10:43 - First monitoring reports are received in relation to affected legacy cloud services. A status notification is raised to status.mysau.com.au to notify impacted clients. Internal investigation of the cause of the impact begins.
10:55 - Engineers confirm that due to the unanticipated kernel panic of two active hypervisor nodes, some integrated disk repairs are needed due to how storage is distributed with this platform.
11:23 - Contact is made with the platform vendor for assistance with investigating the root cause of this issue and for restoring functionality for impacted services by repairing integrated disks.
11:50 - As work is coordinated with the platform vendor, impacted services begin to come online.
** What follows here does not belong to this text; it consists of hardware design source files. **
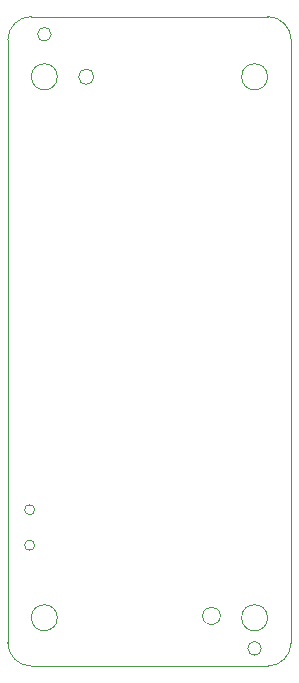
<source format=gm1>
G04 #@! TF.GenerationSoftware,KiCad,Pcbnew,(6.0.5)*
G04 #@! TF.CreationDate,2022-05-21T23:03:55+02:00*
G04 #@! TF.ProjectId,HighBong_V2,48696768-426f-46e6-975f-56322e6b6963,rev?*
G04 #@! TF.SameCoordinates,Original*
G04 #@! TF.FileFunction,Profile,NP*
%FSLAX46Y46*%
G04 Gerber Fmt 4.6, Leading zero omitted, Abs format (unit mm)*
G04 Created by KiCad (PCBNEW (6.0.5)) date 2022-05-21 23:03:55*
%MOMM*%
%LPD*%
G01*
G04 APERTURE LIST*
G04 #@! TA.AperFunction,Profile*
%ADD10C,0.100000*%
G04 #@! TD*
G04 APERTURE END LIST*
D10*
X102000000Y-155000000D02*
X122000000Y-155000000D01*
X107300000Y-105100000D02*
G75*
G03*
X107300000Y-105100000I-650000J0D01*
G01*
X103676000Y-101500000D02*
G75*
G03*
X103676000Y-101500000I-576000J0D01*
G01*
X122000000Y-105100000D02*
G75*
G03*
X122000000Y-105100000I-1100000J0D01*
G01*
X124000000Y-102000000D02*
X124000000Y-153000000D01*
X104200000Y-150900000D02*
G75*
G03*
X104200000Y-150900000I-1100000J0D01*
G01*
X122000000Y-155000000D02*
G75*
G03*
X124000000Y-153000000I0J2000000D01*
G01*
X102000000Y-100000000D02*
G75*
G03*
X100000000Y-102000000I0J-2000000D01*
G01*
X100000000Y-153000000D02*
G75*
G03*
X102000000Y-155000000I2000000J0D01*
G01*
X118000000Y-150750000D02*
G75*
G03*
X118000000Y-150750000I-750000J0D01*
G01*
X124000000Y-102000000D02*
G75*
G03*
X122000000Y-100000000I-2000000J0D01*
G01*
X121476000Y-153500000D02*
G75*
G03*
X121476000Y-153500000I-576000J0D01*
G01*
X104200000Y-105100000D02*
G75*
G03*
X104200000Y-105100000I-1100000J0D01*
G01*
X102000000Y-100000000D02*
X122000000Y-100000000D01*
X122000000Y-150900000D02*
G75*
G03*
X122000000Y-150900000I-1100000J0D01*
G01*
X100000000Y-153000000D02*
X100000000Y-102000000D01*
X102279000Y-141756000D02*
G75*
G03*
X102279000Y-141756000I-425000J0D01*
G01*
X102279000Y-144756000D02*
G75*
G03*
X102279000Y-144756000I-425000J0D01*
G01*
M02*

</source>
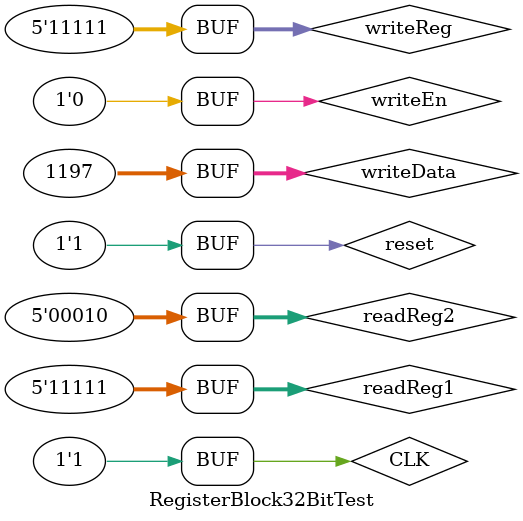
<source format=v>
`timescale 1ns / 1ps


module RegisterBlock32BitTest;

	// Inputs
	reg CLK;
	reg reset;
	reg [4:0] readReg1;
	reg [4:0] readReg2;
	reg [4:0] writeReg;
	reg writeEn;
	reg [31:0] writeData;

	// Outputs
	wire [31:0] outReg1;
	wire [31:0] outReg2;

	// Instantiate the Unit Under Test (UUT)
	RegisterBlock32Bit uut (
		.CLK(CLK), 
		.reset(reset), 
		.readReg1(readReg1), 
		.readReg2(readReg2), 
		.writeReg(writeReg), 
		.writeEn(writeEn), 
		.writeData(writeData), 
		.outReg1(outReg1), 
		.outReg2(outReg2)
	);

	initial begin
		// Initialize Inputs
		CLK = 0;
		reset = 0;
		readReg1 = 0;
		readReg2 = 0;
		writeReg = 0;
		writeEn = 0;
		writeData = 0;

		// Wait 100 ns for global reset to finish
		#100;
        
		// Add stimulus here
		
		// reset all register to zero
		#50;
		CLK = 1;
		reset = 1;
		
		#50;
		CLK = 0;
		writeEn = 0;
		reset = 0;
		
		#50;
		CLK = 1;
		writeEn = 1;
		writeReg = 1;
		writeData = 15;
		
		#50;
		CLK = 0;
		writeEn = 0;
		
		#50;
		CLK = 1;
		writeEn = 1;
		writeReg = 2;
		writeData = 30;
		
		#50;
		CLK = 0;
		writeEn = 0;
		
		#50;
		CLK = 1;
		writeEn = 1;
		writeReg = 31;
		writeData = 32'b10010101101;
		
		#50;
		CLK = 0;
		writeEn = 0;
		
		#50;
		CLK = 1;
		readReg1 = 1;
		readReg2 = 2;		
		
		#50;
		CLK = 0;
		writeEn = 0;
		
		#50;
		CLK = 1;
		readReg1 = 31;
		
		#50;
		CLK = 0;
		writeEn = 0;
		
		#50;
		CLK = 1;
		reset = 1;

	end
	
	initial begin
		$monitor("wd:%d, read1:%d, read2:%d, reg1:%d, reg2:%d", writeData, outReg1, outReg2, readReg1, readReg2);
	end
      
endmodule


</source>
Due to the nature of the incident, this required the platform vendors to manually commence health checks of virtual disks before bringing the service online. Intermittently between 11:50 and 21:57, services are brought online with the assistance of the platform vendor once disks have been inspected and repaired if required.
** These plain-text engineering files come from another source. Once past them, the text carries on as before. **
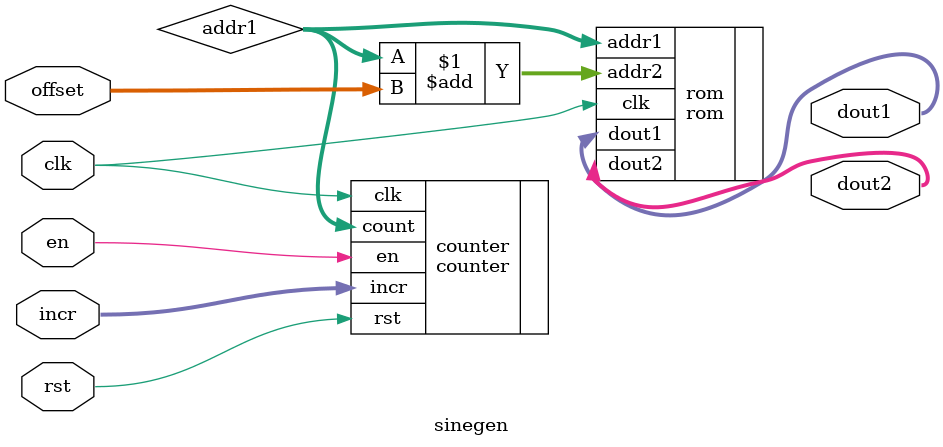
<source format=sv>
module sinegen(
    input logic [7:0] incr,
    input logic rst,
    input logic en,
    input logic clk,
    input logic [7:0] offset,
    output logic [7:0] dout1,
    output logic [7:0] dout2
);

    logic [7:0] addr1;

    counter counter(
        .clk(clk),
        .rst(rst),
        .en(en),
        .incr(incr),
        .count(addr1)
    );

    rom rom(
        .clk(clk),
        .addr1(addr1),
        .addr2(addr1 + offset),
        .dout1(dout1),
        .dout2(dout2)
    );

endmodule

</source>
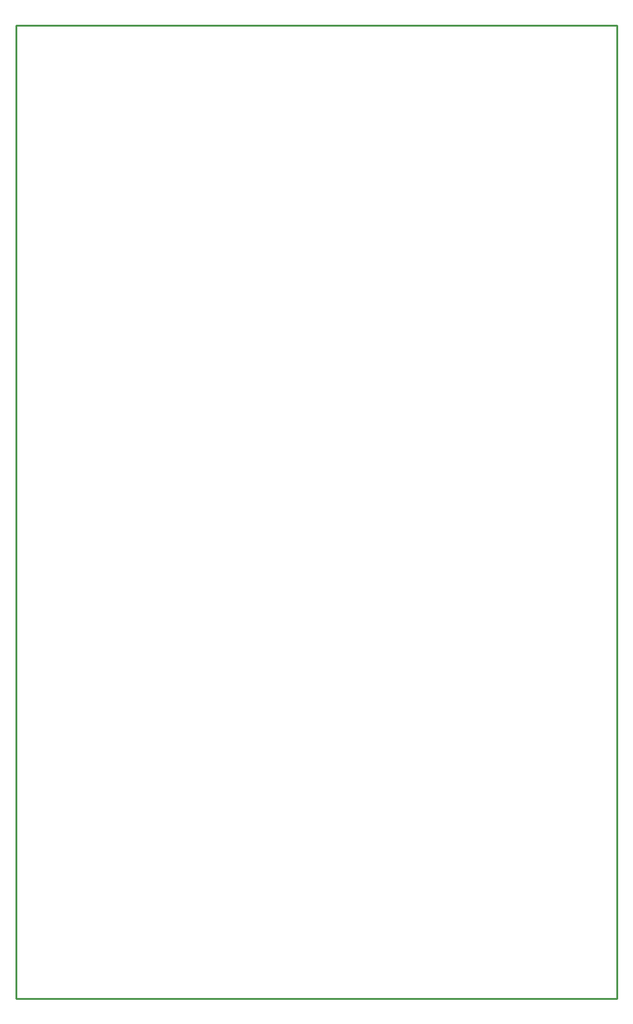
<source format=gm1>
G04 #@! TF.GenerationSoftware,KiCad,Pcbnew,7.0.7-7.0.7~ubuntu20.04.1*
G04 #@! TF.CreationDate,2023-09-11T23:38:31+02:00*
G04 #@! TF.ProjectId,noise-toy,6e6f6973-652d-4746-9f79-2e6b69636164,rev?*
G04 #@! TF.SameCoordinates,Original*
G04 #@! TF.FileFunction,Profile,NP*
%FSLAX46Y46*%
G04 Gerber Fmt 4.6, Leading zero omitted, Abs format (unit mm)*
G04 Created by KiCad (PCBNEW 7.0.7-7.0.7~ubuntu20.04.1) date 2023-09-11 23:38:31*
%MOMM*%
%LPD*%
G01*
G04 APERTURE LIST*
G04 #@! TA.AperFunction,Profile*
%ADD10C,0.250000*%
G04 #@! TD*
G04 APERTURE END LIST*
D10*
X176276000Y-32004000D02*
X176276000Y-165100000D01*
X93980000Y-32004000D02*
X93980000Y-165100000D01*
X93980000Y-165100000D02*
X176276000Y-165100000D01*
X93980000Y-32004000D02*
X176276000Y-32004000D01*
M02*

</source>
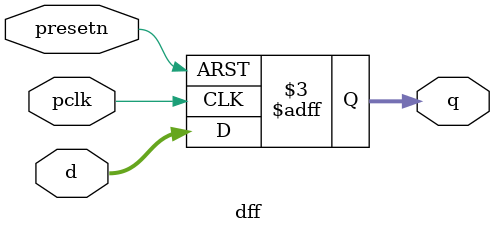
<source format=v>
module dff #(parameter DATA_WIDTH=32)(input pclk,
				      input presetn,
				      input [DATA_WIDTH-1:0] d,
				      output reg [DATA_WIDTH-1:0] q
				      );


always @(posedge pclk,negedge presetn)
begin
if(~presetn)
q <= 0;
else 
q <= d;
end

endmodule

</source>
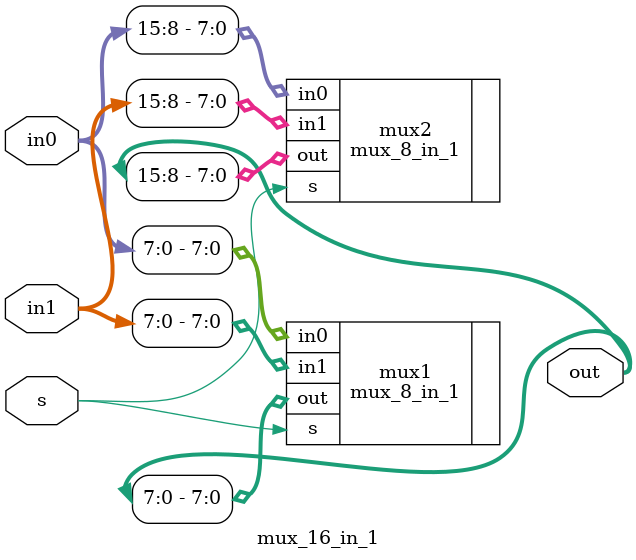
<source format=v>
module mux_16_in_1(in0, in1, s, out);
	input [15:0] in0, in1;
	input s;
	output [15:0] out;
	
	mux_8_in_1 mux1(
		.in0(in0[7:0]),
		.in1(in1[7:0]),
		.s(s),
		.out(out[7:0])
	);
	
	mux_8_in_1 mux2(
		.in0(in0[15:8]),
		.in1(in1[15:8]),
		.s(s),
		.out(out[15:8])
	);
	
endmodule
</source>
21:57 - All managed legacy cloud services in our monitoring system report as healthy and online after virtual disk inspection works have completed.
Resolution
Due to the nature of this incident and the unanticipated impact on some virtual disks on the platform, we required the cooperation of the platform vendor to diagnose the cause of the issue further and seek an immediate resolution. As mentioned above, this was found to be tied to the planned removal of unused backup hypervisor nodes, which caused an unexpected interruption to active hypervisor nodes. The result of this interruption affected the distributed storage layer of the platform.
Further Action
As this is a legacy environment, Servers Australia has committed to working with all current customers utilising the older platform to offer the opportunity to migrate to our new VMware-powered Cloud Server platform. The benefits of the newer platform are:
We intend to provide to our clients a 90-day migration window in which you can operate both the original legacy service alongside the new VMware-powered Cloud Servers, without any additional cost to you during the migration period. This is intended to provide you with time to try out, test, and migrate to the new platform.